Wie die SAV und Marx21 zehn Jahre Linkspartei feiern

Zehn Jahre nach der Gründung der Linkspartei halten die pseudolinken Gruppen Marx21 und SAV verzweifelt an der Illusion fest, sie sei „anti-kapitalistisch“ und könne in eine sozialistische Massenpartei verwandelt werden. Sie wollen damit verhindern, dass sich eine unabhängige Bewegung gegen das kapitalistische System entwickelt, die nicht von der Linkspartei und den Gewerkschaften gegängelt und unterdrückt werden kann.

Marx21-Mitglied Janine Wissler, Vorsitzende der Landtagsfraktion der Linken in Hessen und stellvertretende Parteivorsitzende, behauptet in einem Jubelartikel „10 Jahre Die Linke“: „Mit der Gründung der LINKEN ist es gelungen, erstmals in der Geschichte der Bundesrepublik eine relevante gesamtdeutsche Partei links der SPD aufzubauen.“

Nun gelte es, „die Vision einer grundsätzlich anderen Gesellschaft nicht aus den Augen zu verlieren“, fährt Wissler fort. Die „grundsätzliche Kritik am Kapitalismus“ müsse „angesichts der ungerechten Verteilung von Reichtum und den zerstörerischen Auswirkungen dieses Wirtschaftssystems“ offensiv formuliert werden.

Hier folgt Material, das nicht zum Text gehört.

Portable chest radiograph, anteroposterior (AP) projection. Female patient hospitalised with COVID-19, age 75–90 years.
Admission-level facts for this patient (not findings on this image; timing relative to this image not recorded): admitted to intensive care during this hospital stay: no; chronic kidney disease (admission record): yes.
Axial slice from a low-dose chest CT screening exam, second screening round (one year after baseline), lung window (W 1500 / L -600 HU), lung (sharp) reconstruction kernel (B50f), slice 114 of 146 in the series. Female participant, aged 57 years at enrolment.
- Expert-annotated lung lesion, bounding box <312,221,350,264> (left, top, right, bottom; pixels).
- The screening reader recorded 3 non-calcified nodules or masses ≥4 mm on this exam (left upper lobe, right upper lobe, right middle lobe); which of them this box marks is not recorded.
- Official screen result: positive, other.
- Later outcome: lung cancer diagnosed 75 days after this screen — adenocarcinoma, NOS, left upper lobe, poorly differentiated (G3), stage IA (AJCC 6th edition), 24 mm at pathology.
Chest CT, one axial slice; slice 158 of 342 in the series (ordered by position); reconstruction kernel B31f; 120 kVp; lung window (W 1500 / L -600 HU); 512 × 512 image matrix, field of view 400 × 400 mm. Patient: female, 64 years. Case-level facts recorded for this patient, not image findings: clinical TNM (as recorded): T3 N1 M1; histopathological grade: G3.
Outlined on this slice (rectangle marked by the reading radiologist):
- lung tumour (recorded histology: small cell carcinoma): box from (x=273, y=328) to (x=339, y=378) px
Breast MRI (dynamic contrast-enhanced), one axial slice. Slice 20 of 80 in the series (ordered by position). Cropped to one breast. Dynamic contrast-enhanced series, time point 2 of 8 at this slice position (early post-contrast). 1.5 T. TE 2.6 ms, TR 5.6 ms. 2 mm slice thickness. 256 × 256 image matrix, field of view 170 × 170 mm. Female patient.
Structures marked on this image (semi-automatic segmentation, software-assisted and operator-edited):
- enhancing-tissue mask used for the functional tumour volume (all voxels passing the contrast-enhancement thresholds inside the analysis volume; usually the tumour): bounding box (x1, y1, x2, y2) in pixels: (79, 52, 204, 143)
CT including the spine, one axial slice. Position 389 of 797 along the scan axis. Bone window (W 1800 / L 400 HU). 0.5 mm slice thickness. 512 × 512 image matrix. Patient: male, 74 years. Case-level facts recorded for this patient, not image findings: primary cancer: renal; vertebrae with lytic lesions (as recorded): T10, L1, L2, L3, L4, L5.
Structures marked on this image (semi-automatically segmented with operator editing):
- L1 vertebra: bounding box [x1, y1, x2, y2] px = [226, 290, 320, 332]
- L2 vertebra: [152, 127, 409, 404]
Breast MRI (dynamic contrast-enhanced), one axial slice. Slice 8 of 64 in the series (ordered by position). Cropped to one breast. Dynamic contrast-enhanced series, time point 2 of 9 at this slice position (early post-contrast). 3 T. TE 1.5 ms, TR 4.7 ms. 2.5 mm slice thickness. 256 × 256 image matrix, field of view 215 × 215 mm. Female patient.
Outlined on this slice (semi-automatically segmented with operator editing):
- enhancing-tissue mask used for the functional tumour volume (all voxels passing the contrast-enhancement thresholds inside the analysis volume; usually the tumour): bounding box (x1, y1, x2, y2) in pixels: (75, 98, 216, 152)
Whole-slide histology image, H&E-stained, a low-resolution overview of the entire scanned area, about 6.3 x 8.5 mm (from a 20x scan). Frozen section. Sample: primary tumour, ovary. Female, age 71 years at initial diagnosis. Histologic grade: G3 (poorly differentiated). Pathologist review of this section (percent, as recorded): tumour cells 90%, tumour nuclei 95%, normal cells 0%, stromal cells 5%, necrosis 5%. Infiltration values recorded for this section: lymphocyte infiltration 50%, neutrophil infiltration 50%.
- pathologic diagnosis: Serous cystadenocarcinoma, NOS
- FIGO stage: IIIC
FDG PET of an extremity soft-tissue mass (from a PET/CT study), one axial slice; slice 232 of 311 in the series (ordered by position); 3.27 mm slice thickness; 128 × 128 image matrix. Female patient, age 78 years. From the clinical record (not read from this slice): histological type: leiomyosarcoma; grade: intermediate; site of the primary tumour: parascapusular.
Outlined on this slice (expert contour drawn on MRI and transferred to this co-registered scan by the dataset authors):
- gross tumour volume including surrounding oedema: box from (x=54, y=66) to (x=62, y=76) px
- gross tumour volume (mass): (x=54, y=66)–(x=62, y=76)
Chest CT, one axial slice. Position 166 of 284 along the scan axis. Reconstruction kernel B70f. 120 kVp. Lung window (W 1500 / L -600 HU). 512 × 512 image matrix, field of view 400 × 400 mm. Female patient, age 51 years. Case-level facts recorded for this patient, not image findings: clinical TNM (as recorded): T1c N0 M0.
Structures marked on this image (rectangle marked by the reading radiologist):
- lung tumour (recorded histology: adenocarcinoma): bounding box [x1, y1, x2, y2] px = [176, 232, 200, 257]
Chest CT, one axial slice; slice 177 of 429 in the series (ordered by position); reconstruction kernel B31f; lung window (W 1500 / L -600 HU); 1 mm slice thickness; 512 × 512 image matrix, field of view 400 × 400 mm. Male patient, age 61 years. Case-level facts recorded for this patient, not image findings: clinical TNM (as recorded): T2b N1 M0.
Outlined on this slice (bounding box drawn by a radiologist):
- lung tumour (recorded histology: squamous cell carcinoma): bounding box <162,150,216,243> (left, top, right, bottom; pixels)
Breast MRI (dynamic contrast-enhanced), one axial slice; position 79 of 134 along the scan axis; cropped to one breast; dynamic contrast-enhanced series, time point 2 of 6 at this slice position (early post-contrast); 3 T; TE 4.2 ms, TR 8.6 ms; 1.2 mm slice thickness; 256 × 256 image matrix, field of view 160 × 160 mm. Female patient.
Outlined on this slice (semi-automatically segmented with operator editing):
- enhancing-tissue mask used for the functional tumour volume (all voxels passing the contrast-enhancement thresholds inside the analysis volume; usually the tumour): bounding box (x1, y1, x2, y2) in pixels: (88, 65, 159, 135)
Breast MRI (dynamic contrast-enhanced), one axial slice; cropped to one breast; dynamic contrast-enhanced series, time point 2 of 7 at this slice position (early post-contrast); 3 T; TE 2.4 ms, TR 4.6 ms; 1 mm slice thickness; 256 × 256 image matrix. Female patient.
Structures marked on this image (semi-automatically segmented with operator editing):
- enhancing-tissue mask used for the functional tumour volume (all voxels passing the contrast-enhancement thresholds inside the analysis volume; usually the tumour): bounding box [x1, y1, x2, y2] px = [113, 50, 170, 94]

Die Bundessprecherin der SAV, Lucy Redler, die im Parteivorstand der Linkspartei sitzt, beginnt ihre „kritische Würdigung“ ebenfalls mit einem Loblied auf ihre Partei: „DIE LINKE ist heute die einzige linke Opposition gegen Militarisierung, Krieg und Sozialabbau im deutschen Bundestag… DIE LINKE ist die einzige Partei, die KollegInnen in den Krankenhäusern und Pflegeeinrichtungen tatkräftig in ihrem Kampf für mehr Personal und bessere Arbeitsbedingungen unterstützt und an der Seite streikender Belegschaften steht.“

Am Ende schreibt sie begeistert: „Unsere Perspektive sollte nicht weniger als der Aufbau einer sozialistischen Massenpartei sein. Eine Partei, die in der Zukunft Hunderttausende organisiert und eine starke Verankerung in der Arbeiterbewegung hat. Erinnern wir uns an die Entwicklung der SPD im 19. Jahrhundert zu einer Partei von einer Million Mitgliedern, Dutzenden Tageszeitungen und einer Basis in den Betrieben.“

Sie meint damit tatsächlich die Linkspartei! Diese sei „kein Selbstzweck“, aber sie sei „es wert, um sie zu kämpfen“, erklärt Redler.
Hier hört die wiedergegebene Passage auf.